Formada pela UFRJ e mestranda em direito desportivo pela PUC-SP, Renata foi indicada por representantes de árbitros de futebol para a eleição. Filha do ex-presidente do TJD-RJ José Teixeira, começou na área desportiva em 1999, como auditora de comissão disciplinar de vôlei. Passou por tribunais de atletismo e Futebol 7 até ser convidada, em 2008, como a primeira mulher no TJD-RJ.
— Eu cheguei na primeira sessão e todos me encararam. Eles não falaram, mas eu via nos olhares: “O que essa mulher está fazendo aqui?” — lembra. — Ainda existe a ideia de que, para falar sobre direito desportivo, é preciso entender de regras de futebol. Há uma rejeição natural pelas mulheres. Precisamos desmistificar isso. No direito desportivo, você tem que entender do direito desportivo e de regras disciplinares. Não precisa saber o que é escanteio ou quando se marca um pênalti.
Propostas no tribunal
Depois de uma primeira impressão ruim, Renata se sentiu acolhida. Foram três anos como a única auditora mulher, de 2008 a 2011, até ser nomeada presidente de uma comissão. Nesse período conciliava o tempo entre o escritório próprio, dar aulas, cuidar dos filhos, estudar e ainda julgar.
Em 2018, foi chamada para assumir como uma das titulares do Pleno, a primeira mulher a atuar no cargo no país. Dois anos depois, aceitou o desafio e se candidatou à presidência.
— Minha vida mudou completamente. Precisaria de 48 horas para dar conta de tantas coisas. Mas o que importa é conseguir implementar minhas duas propostas: uma justiça desportiva única e cada modalidade ter um código próprio.
Na primeira, Renata se baseia em uma simples questão: o futebol tem estrutura e dinheiro, diferentemente das demais modalidades.
— Se uníssemos forças, com todas as entidades e clubes ajudando a subsidiar um tribunal único, já que ambos indicam os auditores ao TJD, a situação seria quase igualitária. Hoje, há julgamentos feitos em microssalas, até mesmo emprestadas, porque quase todas as modalidades não têm recursos para uma sede própria — afirma.
— Sobre um código desportivo próprio, o atual é baseado no futebol, mas cada modalidade deveria ser diferente. No futebol, o jogador recebe uma pena por dar um carrinho, mas você não tem isso no atletismo, vôlei ou natação.
Suas ideias são vistas com bons olhos, e a presidente do TJD-RJ já sente a disposição dos auditores em colaborar. Mudanças já aconteceram na sua gestão: há mulheres em todas as oito comissões, além de duas no pleno — ela e a auditora Joana Prado. O mesmo não ocorre no Supremo Tribunal de Justiça Desportiva (STJD), que ela critica :
—Fizeram uma comissão só de mulheres e acham emblemático.

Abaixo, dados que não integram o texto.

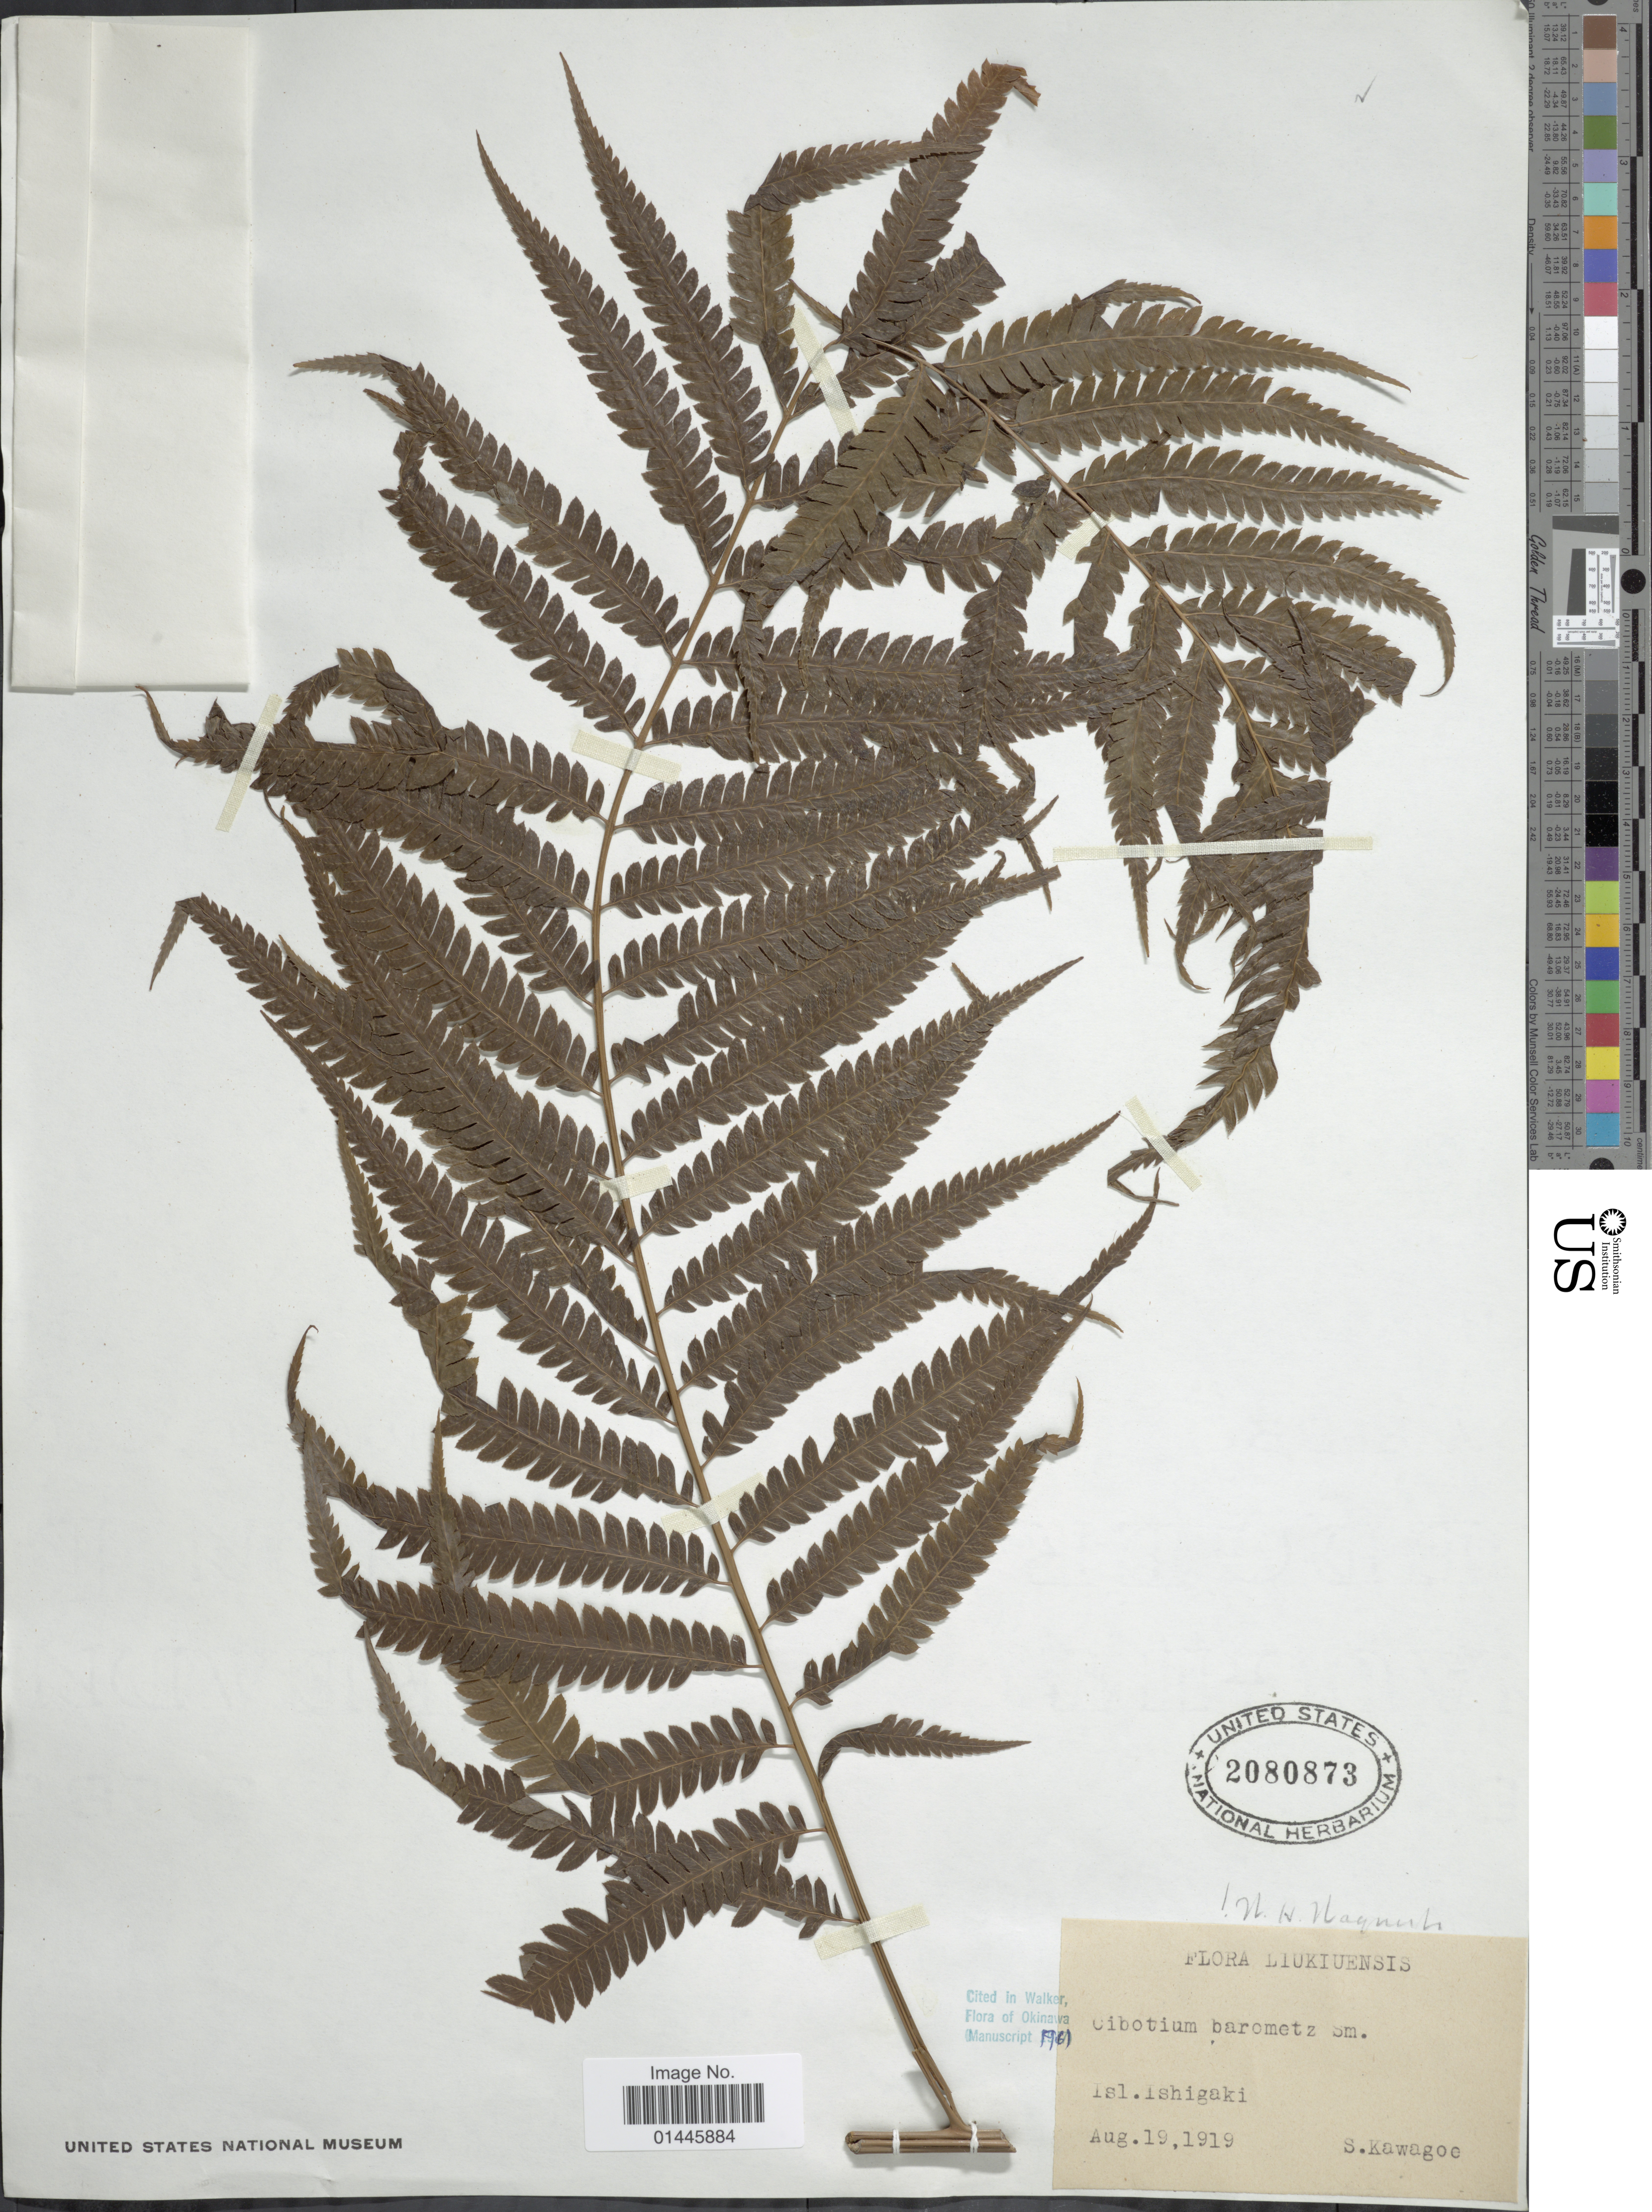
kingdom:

Mas elas só julgam o futebol feminino. É o mesmo que dizer que ‘não queremos vocês aqui no masculino’ — comenta.
Vaidosa e católica
Renata é vaidosa. As unhas são pintadas em cor nude, prefere maquiagem leve, usa um anel em cada mão e nunca tira o crucifixo, um pingente com a letra R e o símbolo do infinito do pescoço. Católica, vai quase todos os domingos à Igreja Imaculada Conceição, no Recreio. No escritório, uma cruz de pedrinhas e um Menino Jesus de Praga dividem espaço com corujas e bruxinhas.
Separada após 16 anos com o ex-marido, Renata Mansur está solteira. Fez promessa para que a filha passasse na universidade e se define como uma pessoa destemida e corajosa — características que a acompanham na vida profissional e necessárias para combater um meio ainda marcado pelo machismo.
— Escuto os homens dizerem que o futebol feminino é feio, chato e não é bacana de assistir. “Ah, são mulheres jogando”. Ainda há muito preconceito.
Renata sabe que, nos próximos dois anos, muito trabalho precisa ser feito no TJD-RJ, mas o pontapé inicial para a mudança já foi dado — e de salto agulha.